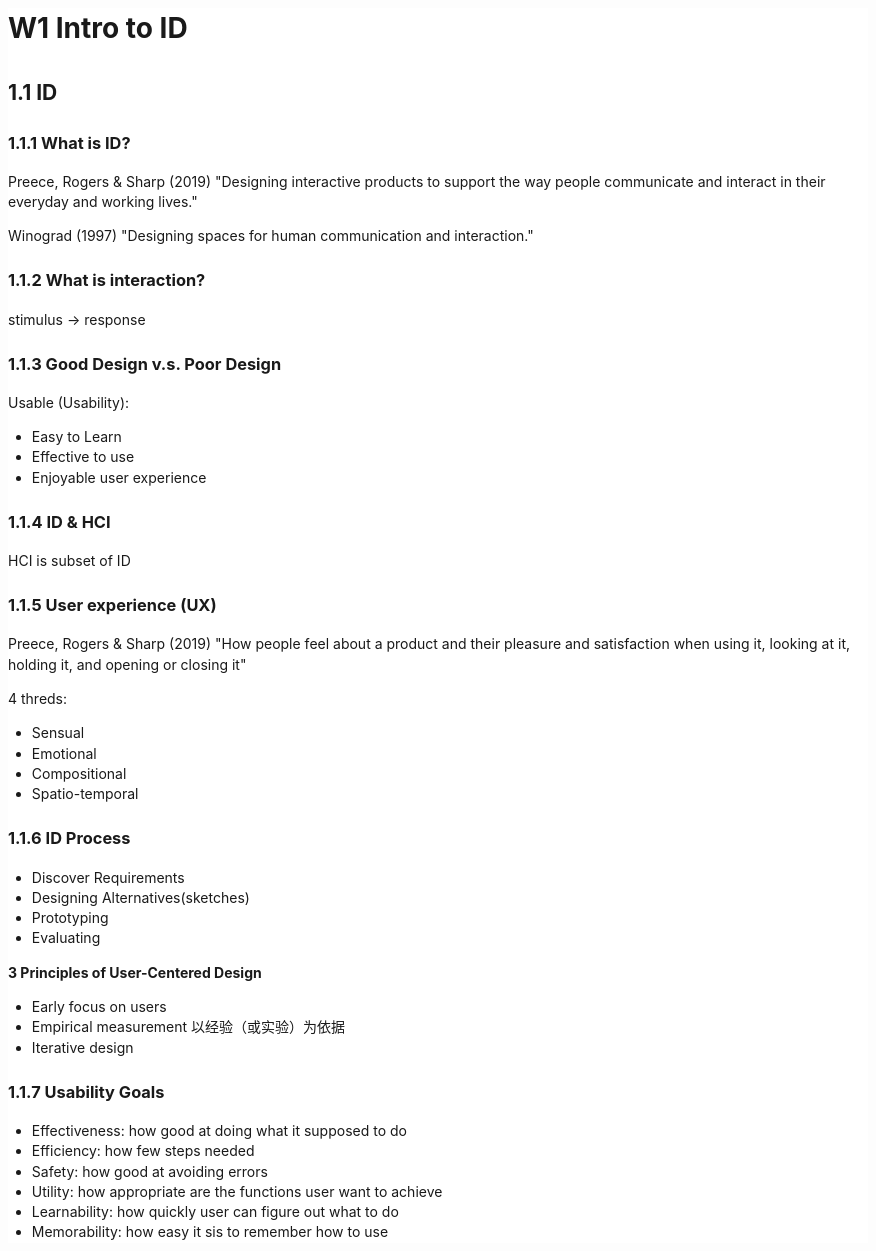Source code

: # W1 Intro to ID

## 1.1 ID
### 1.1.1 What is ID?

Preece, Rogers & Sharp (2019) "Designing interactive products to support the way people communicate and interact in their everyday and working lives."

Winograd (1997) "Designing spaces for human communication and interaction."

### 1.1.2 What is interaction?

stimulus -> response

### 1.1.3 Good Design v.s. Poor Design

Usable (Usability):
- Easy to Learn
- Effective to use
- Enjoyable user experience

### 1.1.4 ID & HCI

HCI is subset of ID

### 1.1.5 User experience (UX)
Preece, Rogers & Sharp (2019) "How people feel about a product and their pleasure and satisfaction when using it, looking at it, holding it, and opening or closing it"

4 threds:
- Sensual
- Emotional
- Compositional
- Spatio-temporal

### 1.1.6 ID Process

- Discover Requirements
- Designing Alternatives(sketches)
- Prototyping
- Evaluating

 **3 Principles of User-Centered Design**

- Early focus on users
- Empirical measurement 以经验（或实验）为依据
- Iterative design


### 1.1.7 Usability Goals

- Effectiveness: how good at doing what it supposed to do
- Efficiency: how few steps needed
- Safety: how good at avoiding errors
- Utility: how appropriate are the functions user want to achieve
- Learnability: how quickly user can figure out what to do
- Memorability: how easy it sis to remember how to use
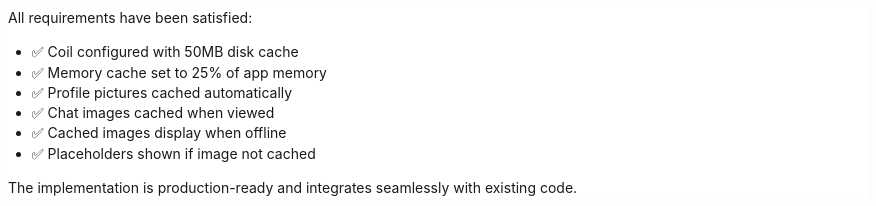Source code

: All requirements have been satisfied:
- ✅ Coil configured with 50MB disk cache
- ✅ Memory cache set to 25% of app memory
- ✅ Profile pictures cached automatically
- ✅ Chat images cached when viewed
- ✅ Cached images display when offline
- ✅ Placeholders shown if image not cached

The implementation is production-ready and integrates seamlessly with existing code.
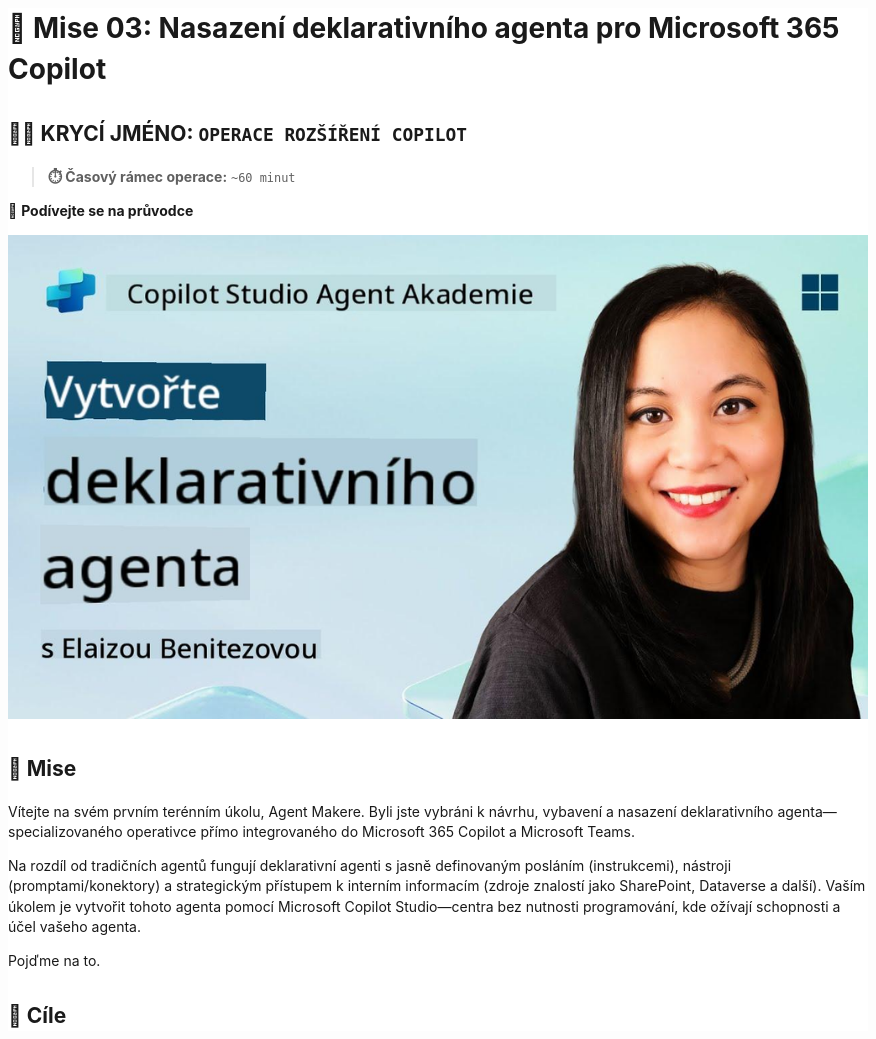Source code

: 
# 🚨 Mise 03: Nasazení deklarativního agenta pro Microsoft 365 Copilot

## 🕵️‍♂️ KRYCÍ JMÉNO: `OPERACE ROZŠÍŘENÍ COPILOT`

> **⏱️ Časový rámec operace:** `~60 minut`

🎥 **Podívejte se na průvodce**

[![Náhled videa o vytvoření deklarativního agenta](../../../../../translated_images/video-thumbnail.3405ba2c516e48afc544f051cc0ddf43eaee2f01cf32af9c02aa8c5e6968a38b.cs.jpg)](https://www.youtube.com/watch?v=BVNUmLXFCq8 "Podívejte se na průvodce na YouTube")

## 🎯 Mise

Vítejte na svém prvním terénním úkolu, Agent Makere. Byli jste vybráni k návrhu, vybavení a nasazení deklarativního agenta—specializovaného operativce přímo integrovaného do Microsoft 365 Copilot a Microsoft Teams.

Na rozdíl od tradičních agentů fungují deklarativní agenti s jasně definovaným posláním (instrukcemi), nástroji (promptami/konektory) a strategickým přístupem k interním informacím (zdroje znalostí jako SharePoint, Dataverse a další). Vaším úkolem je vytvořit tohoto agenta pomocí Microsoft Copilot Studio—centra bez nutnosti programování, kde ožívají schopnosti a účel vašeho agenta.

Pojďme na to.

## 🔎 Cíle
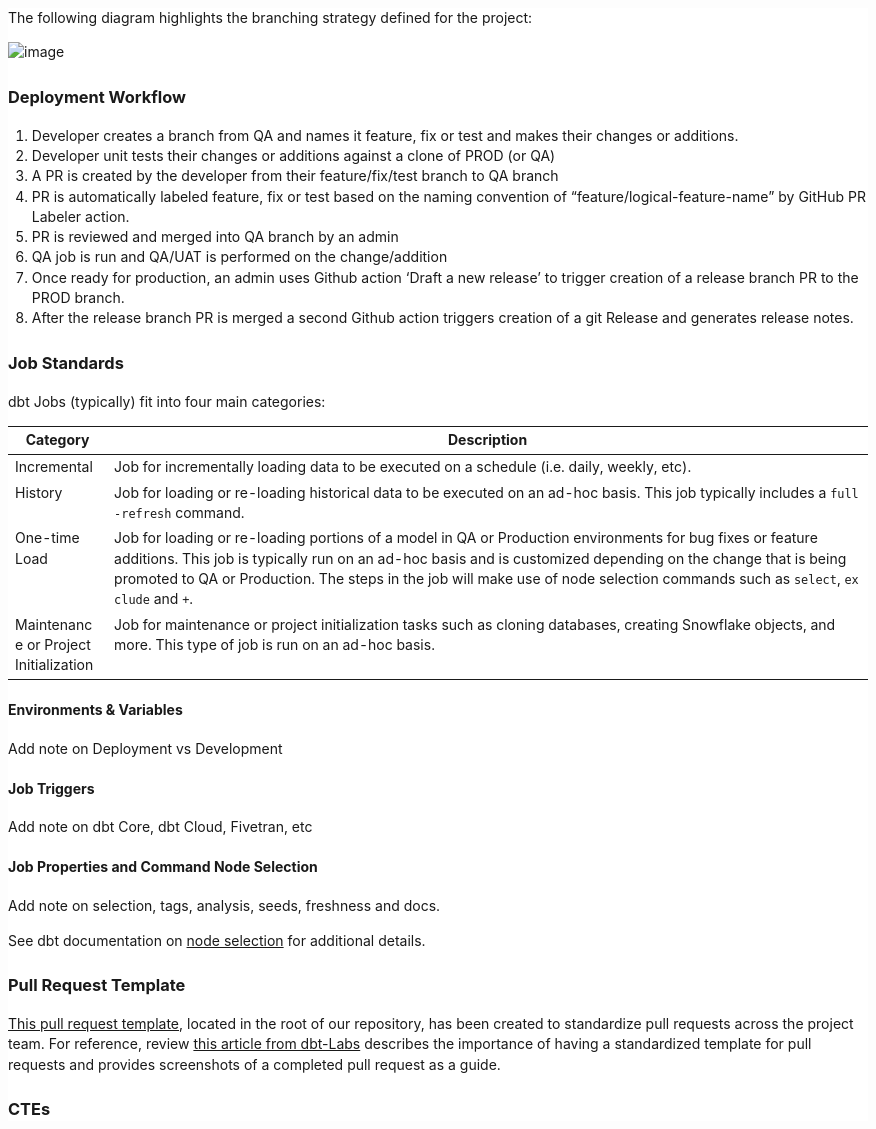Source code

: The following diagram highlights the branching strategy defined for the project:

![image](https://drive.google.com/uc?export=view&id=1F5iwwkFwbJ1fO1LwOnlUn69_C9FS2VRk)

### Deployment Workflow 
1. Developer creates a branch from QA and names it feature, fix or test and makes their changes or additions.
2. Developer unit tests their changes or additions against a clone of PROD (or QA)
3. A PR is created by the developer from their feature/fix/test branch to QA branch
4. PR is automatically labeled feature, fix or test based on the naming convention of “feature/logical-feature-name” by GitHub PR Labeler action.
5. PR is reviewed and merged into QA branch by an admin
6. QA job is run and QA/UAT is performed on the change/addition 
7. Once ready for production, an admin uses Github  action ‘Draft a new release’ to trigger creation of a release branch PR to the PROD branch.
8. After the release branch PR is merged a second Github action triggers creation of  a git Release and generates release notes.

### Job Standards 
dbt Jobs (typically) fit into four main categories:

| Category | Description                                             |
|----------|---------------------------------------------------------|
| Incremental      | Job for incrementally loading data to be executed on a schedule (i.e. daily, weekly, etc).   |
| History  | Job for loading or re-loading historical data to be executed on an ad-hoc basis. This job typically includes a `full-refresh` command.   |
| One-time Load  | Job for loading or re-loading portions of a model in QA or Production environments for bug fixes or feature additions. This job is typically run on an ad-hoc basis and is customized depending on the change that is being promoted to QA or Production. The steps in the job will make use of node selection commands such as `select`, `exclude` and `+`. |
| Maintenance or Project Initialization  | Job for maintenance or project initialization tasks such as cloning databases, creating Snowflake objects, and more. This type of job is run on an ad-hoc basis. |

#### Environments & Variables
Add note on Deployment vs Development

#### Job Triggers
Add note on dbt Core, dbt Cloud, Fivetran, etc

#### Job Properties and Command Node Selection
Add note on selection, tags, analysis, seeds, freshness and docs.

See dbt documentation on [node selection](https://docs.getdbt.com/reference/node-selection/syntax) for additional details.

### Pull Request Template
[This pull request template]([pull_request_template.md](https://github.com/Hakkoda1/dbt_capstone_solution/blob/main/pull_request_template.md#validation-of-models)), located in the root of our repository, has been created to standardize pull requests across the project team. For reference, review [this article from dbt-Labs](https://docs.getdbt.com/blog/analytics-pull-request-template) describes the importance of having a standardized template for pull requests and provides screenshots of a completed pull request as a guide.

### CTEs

★ ★ ★ ★ ★

Instructions to follow:
Copy out all the rows above with every "Usability" changed to "Ease of Use" and nothing else altered. Leave the pictures out.

Answer for the task:
Source code

: # W1 Intro to ID

## 1.1 ID
### 1.1.1 What is ID?

Preece, Rogers & Sharp (2019) "Designing interactive products to support the way people communicate and interact in their everyday and working lives."

Winograd (1997) "Designing spaces for human communication and interaction."

### 1.1.2 What is interaction?

stimulus -> response

### 1.1.3 Good Design v.s. Poor Design

Usable (Ease of Use):
- Easy to Learn
- Effective to use
- Enjoyable user experience

### 1.1.4 ID & HCI

HCI is subset of ID

### 1.1.5 User experience (UX)
Preece, Rogers & Sharp (2019) "How people feel about a product and their pleasure and satisfaction when using it, looking at it, holding it, and opening or closing it"

4 threds:
- Sensual
- Emotional
- Compositional
- Spatio-temporal

### 1.1.6 ID Process

- Discover Requirements
- Designing Alternatives(sketches)
- Prototyping
- Evaluating

 **3 Principles of User-Centered Design**

- Early focus on users
- Empirical measurement 以经验（或实验）为依据
- Iterative design


### 1.1.7 Ease of Use Goals

- Effectiveness: how good at doing what it supposed to do
- Efficiency: how few steps needed
- Safety: how good at avoiding errors
- Utility: how appropriate are the functions user want to achieve
- Learnability: how quickly user can figure out what to do
- Memorability: how easy it sis to remember how to use
Source code

: All requirements have been satisfied:
- ✅ Coil configured with 50MB disk cache
- ✅ Memory cache set to 25% of app memory
- ✅ Profile pictures cached automatically
- ✅ Chat images cached when viewed
- ✅ Cached images display when offline
- ✅ Placeholders shown if image not cached

The implementation is production-ready and integrates seamlessly with existing code.
Source code

: 
# 🚨 Mise 03: Nasazení deklarativního agenta pro Microsoft 365 Copilot

## 🕵️‍♂️ KRYCÍ JMÉNO: `OPERACE ROZŠÍŘENÍ COPILOT`

> **⏱️ Časový rámec operace:** `~60 minut`

🎥 **Podívejte se na průvodce**

[![Náhled videa o vytvoření deklarativního agenta](../../../../../translated_images/video-thumbnail.3405ba2c516e48afc544f051cc0ddf43eaee2f01cf32af9c02aa8c5e6968a38b.cs.jpg)](https://www.youtube.com/watch?v=BVNUmLXFCq8 "Podívejte se na průvodce na YouTube")

## 🎯 Mise

Vítejte na svém prvním terénním úkolu, Agent Makere. Byli jste vybráni k návrhu, vybavení a nasazení deklarativního agenta—specializovaného operativce přímo integrovaného do Microsoft 365 Copilot a Microsoft Teams.

Na rozdíl od tradičních agentů fungují deklarativní agenti s jasně definovaným posláním (instrukcemi), nástroji (promptami/konektory) a strategickým přístupem k interním informacím (zdroje znalostí jako SharePoint, Dataverse a další). Vaším úkolem je vytvořit tohoto agenta pomocí Microsoft Copilot Studio—centra bez nutnosti programování, kde ožívají schopnosti a účel vašeho agenta.

Pojďme na to.

## 🔎 Cíle
Source code

: The following diagram highlights the branching strategy defined for the project:

![image](https://drive.google.com/uc?export=view&id=1F5iwwkFwbJ1fO1LwOnlUn69_C9FS2VRk)

### Deployment Workflow 
1. Developer creates a branch from QA and names it feature, fix or test and makes their changes or additions.
2. Developer unit tests their changes or additions against a clone of PROD (or QA)
3. A PR is created by the developer from their feature/fix/test branch to QA branch
4. PR is automatically labeled feature, fix or test based on the naming convention of “feature/logical-feature-name” by GitHub PR Labeler action.
5. PR is reviewed and merged into QA branch by an admin
6. QA job is run and QA/UAT is performed on the change/addition 
7. Once ready for production, an admin uses Github  action ‘Draft a new release’ to trigger creation of a release branch PR to the PROD branch.
8. After the release branch PR is merged a second Github action triggers creation of  a git Release and generates release notes.

### Job Standards 
dbt Jobs (typically) fit into four main categories:

| Category | Description                                             |
|----------|---------------------------------------------------------|
| Incremental      | Job for incrementally loading data to be executed on a schedule (i.e. daily, weekly, etc).   |
| History  | Job for loading or re-loading historical data to be executed on an ad-hoc basis. This job typically includes a `full-refresh` command.   |
| One-time Load  | Job for loading or re-loading portions of a model in QA or Production environments for bug fixes or feature additions. This job is typically run on an ad-hoc basis and is customized depending on the change that is being promoted to QA or Production. The steps in the job will make use of node selection commands such as `select`, `exclude` and `+`. |
| Maintenance or Project Initialization  | Job for maintenance or project initialization tasks such as cloning databases, creating Snowflake objects, and more. This type of job is run on an ad-hoc basis. |

#### Environments & Variables
Add note on Deployment vs Development

#### Job Triggers
Add note on dbt Core, dbt Cloud, Fivetran, etc

#### Job Properties and Command Node Selection
Add note on selection, tags, analysis, seeds, freshness and docs.

See dbt documentation on [node selection](https://docs.getdbt.com/reference/node-selection/syntax) for additional details.

### Pull Request Template
[This pull request template]([pull_request_template.md](https://github.com/Hakkoda1/dbt_capstone_solution/blob/main/pull_request_template.md#validation-of-models)), located in the root of our repository, has been created to standardize pull requests across the project team. For reference, review [this article from dbt-Labs](https://docs.getdbt.com/blog/analytics-pull-request-template) describes the importance of having a standardized template for pull requests and provides screenshots of a completed pull request as a guide.

### CTEs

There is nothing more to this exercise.